Choi Yan Yee Cherizza, Fineberg Micah, Kassavou Aikaterini
Department of Public Health and Primary Care, Clinical Medical School, University of Cambridge, Cambridge CB2 0SR, UK.
UCL Queen Square Institute of Neurology, University College London, London NW3 2PF, UK.
Behav Sci (Basel). 2023 Mar 11;13(3):246. doi: 10.3390/bs13030246.
Stroke affects more than 30 million people every year, but only two-thirds of patients comply with prescribed medication, leading to high stroke recurrence rates. Digital technologies can facilitate interventions to support treatment adherence.
This study evaluates the effectiveness of remote interventions and their mechanisms of action in supporting medication adherence after stroke.
PubMed, MEDLINE via Ovid, Cochrane CENTRAL, the Web of Science, SCOPUS, and PsycINFO were searched, and meta-analysis was performed using the Review Manager Tool. Intervention content analysis was conducted based on the COM-B model.
Ten eligible studies were included in the review and meta-analysis. The evidence suggested that patients who received remote interventions had significantly better medication adherence (SMD 0.49, 95% CI [0.04, 0.93], and = 0.03) compared to those who received the usual care. The adherence ratio also indicated the interventions' effectiveness (odds ratio 1.30, 95% CI [0.55, 3.10], and = 0.55). The systolic and diastolic blood pressure (MD -3.73 and 95% CI [-5.35, -2.10])/(MD -2.16 and 95% CI [-3.09, -1.22]) and cholesterol levels (MD -0.36 and 95% CI [-0.52, -0.20]) were significantly improved in the intervention group compared to the control. Further behavioural analysis demonstrated that enhancing the capability within the COM-B model had the largest impact in supporting improvements in adherence behaviour and relevant clinical outcomes. Patients' satisfaction and the interventions' usability were both high, suggesting the interventions' acceptability.
Telemedicine and mHealth interventions are effective in improving medication adherence and clinical indicators in stroke patients. Future studies could usefully investigate the effectiveness and cost-effectiveness of theory-based and remotely delivered interventions as an adjunct to stroke rehabilitation programmers.
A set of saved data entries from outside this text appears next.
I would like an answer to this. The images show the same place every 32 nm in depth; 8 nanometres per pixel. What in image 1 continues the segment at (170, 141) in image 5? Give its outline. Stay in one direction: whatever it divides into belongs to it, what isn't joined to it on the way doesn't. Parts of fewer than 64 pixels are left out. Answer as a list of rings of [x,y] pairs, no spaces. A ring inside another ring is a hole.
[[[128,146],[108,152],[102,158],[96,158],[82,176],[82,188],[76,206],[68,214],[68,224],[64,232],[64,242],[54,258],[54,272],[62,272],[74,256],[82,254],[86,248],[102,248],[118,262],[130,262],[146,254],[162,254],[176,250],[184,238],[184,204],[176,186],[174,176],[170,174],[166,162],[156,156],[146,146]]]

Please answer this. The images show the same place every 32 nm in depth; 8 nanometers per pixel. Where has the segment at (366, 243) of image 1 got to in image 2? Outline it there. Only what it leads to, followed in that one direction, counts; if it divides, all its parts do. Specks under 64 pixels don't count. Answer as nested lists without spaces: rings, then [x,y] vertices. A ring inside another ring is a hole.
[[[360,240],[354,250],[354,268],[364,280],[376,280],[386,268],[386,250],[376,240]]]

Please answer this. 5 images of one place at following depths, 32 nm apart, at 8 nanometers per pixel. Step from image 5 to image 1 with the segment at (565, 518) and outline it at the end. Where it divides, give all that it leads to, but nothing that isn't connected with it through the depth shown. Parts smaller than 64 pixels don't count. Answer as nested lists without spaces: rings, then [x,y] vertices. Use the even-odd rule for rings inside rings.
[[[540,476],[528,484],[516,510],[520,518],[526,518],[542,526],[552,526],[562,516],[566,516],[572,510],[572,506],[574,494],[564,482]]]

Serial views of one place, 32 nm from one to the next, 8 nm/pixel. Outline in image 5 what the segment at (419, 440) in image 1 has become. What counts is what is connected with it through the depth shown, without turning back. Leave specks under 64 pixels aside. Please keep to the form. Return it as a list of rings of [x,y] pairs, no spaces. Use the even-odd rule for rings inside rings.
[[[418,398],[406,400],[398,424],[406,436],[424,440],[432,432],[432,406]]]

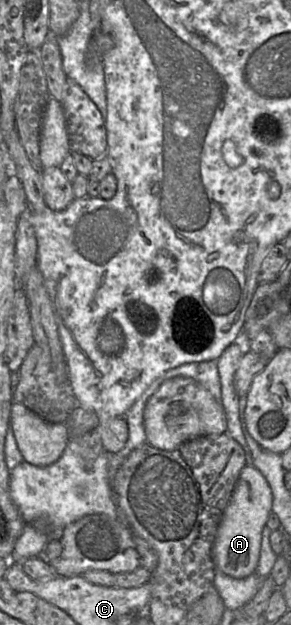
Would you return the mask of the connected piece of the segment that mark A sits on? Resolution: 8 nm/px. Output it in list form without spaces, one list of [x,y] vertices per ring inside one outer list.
[[[251,465],[244,466],[214,539],[212,560],[217,570],[235,578],[255,573],[261,551],[262,530],[272,513],[272,503],[272,491],[263,474]]]

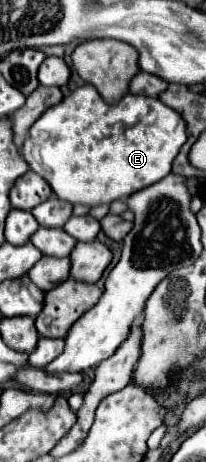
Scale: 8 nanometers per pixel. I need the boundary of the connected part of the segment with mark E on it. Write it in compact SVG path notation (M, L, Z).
M93 85L77 87L61 103L49 107L41 119L29 129L29 137L21 149L29 167L39 173L55 191L55 195L71 205L109 205L115 199L127 199L135 191L141 191L165 175L171 173L171 163L179 149L187 141L185 121L171 107L159 99L127 93L119 103L109 105L101 99Z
中风每年影响超过3000万人,但只有三分之二的患者遵医嘱服药,导致中风复发率很高。数字技术可以促进干预措施以支持治疗依从性。
本研究评估远程干预措施在支持中风后药物依从性方面的有效性及其作用机制。
检索了PubMed、通过Ovid检索的MEDLINE、Cochrane CENTRAL、科学网、SCOPUS和PsycINFO,并使用Review Manager工具进行荟萃分析。基于COM-B模型进行干预内容分析。
10项符合条件的研究纳入了综述和荟萃分析。证据表明,与接受常规护理的患者相比,接受远程干预的患者药物依从性显著更好(标准化均数差0.49,95%置信区间[0.04,0.93],P = 0.03)。依从率也表明了干预措施的有效性(比值比1.30,95%置信区间[0.55,3.10],P = 0.55)。与对照组相比,干预组的收缩压和舒张压(均数差-3.73和95%置信区间[-5.35,-2.10])/(均数差-2.16和95%置信区间[-3.09,-1.22])以及胆固醇水平(均数差-0.36和95%置信区间[-0.52,-0.20])均有显著改善。进一步的行为分析表明,在COM-B模型内增强能力对支持依从行为和相关临床结果的改善影响最大。患者满意度和干预措施的可用性都很高,表明干预措施具有可接受性。
远程医疗和移动健康干预措施在改善中风患者的药物依从性和临床指标方面是有效的。未来的研究可以有益地调查基于理论的远程干预措施作为中风康复计划辅助手段的有效性和成本效益。